Brian Hickey’s not asking for much — just a simple apology from the gutless driver who ran him over and left him for dead in South Jersey a few months ago.

Brian Hickey's not asking for much — just a simple apology from the gutless driver who ran him over and left him for dead in South Jersey a few months ago.
One might expect the former City Paper managing editor to be calling for a harsher form of justice, given all he's had to endure since he was mowed down Nov. 28 walking near a PATCO stop in Collingswood.
Hickey, 35, suffered a traumatic brain injury and was in a medically-induced coma for eight days at the Cooper University Hospital, in Camden.
Doctors removed two large bones from his skull during a bilaterial craniectomy — bones they will eventually have to put back into place. For now, he wears a protective helmet.
A month after the accident, Hickey learned to move his right arm again, and his rehab efforts started to gain steam.
Hickey returned to his East Falls home last month, but the accident and the unresolved investigation still torments him and his wife, Angela.
"It kind of eats you up, knowing somebody out there almost killed you and doesn't have the balls to 'fess up and come forward," he told the Daily News yesterday.

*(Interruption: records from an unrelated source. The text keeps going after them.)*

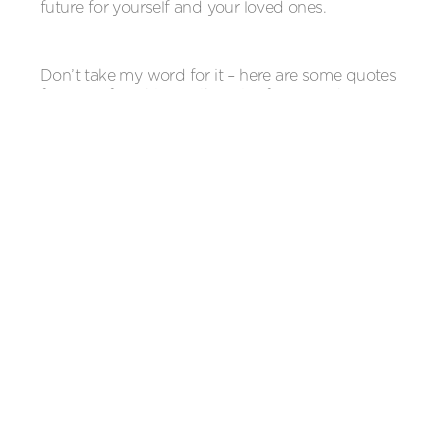
future for yourself and your loved ones.
Don’t take my word for it – here are some quotes
from our franchisees, like Alice from Colchester,
who has just signed last week and others who are
closer to their 5 year renewal! Baby Squids is
building into a wonderful network of incredible
people who spend their days singing in their jobs
and learning all the time. Come join us, we not
only get to do the best job in the world but we do
it together!
“As a new franchisee I was completely new to
recruiting and looking after new swimming
teachers. Laura has been a brilliant source of
advice on all things HR, supporting me to be a fair
and empowering boss to my small team.”
Emma Dawson, Baby Squids Southampton.
Franchisee since September 2019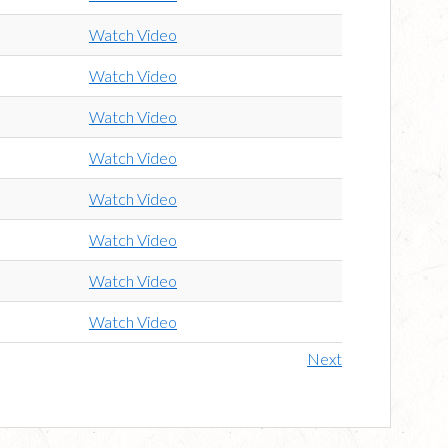
Watch Video
Watch Video
Watch Video
Watch Video
Watch Video
Watch Video
Watch Video
Watch Video
Next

"I would take an anonymous apology if the guy or girl just called and said, 'I hit you and I feel bad about it. I don't want to give my name because I don't want to go to jail.' That would give me closure."
Few leads or tips have made their way to Collingswood police, Hickey said.
To that end, his friends and family members put together a $10,000 reward for information leading to the arrest and conviction of the hit-and-run driver.
More supporters have popped up on Facebook, the popular social-networking Web site.
Hickey created a group, "Help me find the person who almost killed me," that reminds people of the reward.
He remembers little of what happened to him the night of the accident. Hickey took the train to Jersey to meet a few old high-school buddies for a guy's night out. He was run down on North Atlantic Avenue at West Linden at about 10:15 p.m.
The man who found Hickey bloodied and unconscious saw a car speeding east on Atlantic Avenue, but he didn't get a description of the car or the license plate.
Hickey, who worked as the campaign manager for labor leader John Dougherty's failed Senate bid last spring, said that he's grateful for the progress he's made. But he noted he has a long way to go on the road to recovery. Yesterday was a good day, he said. "I was able to walk by myself to the corner store."
Tipsters can contact Collingswood police at 856-854-2401, ext. 101.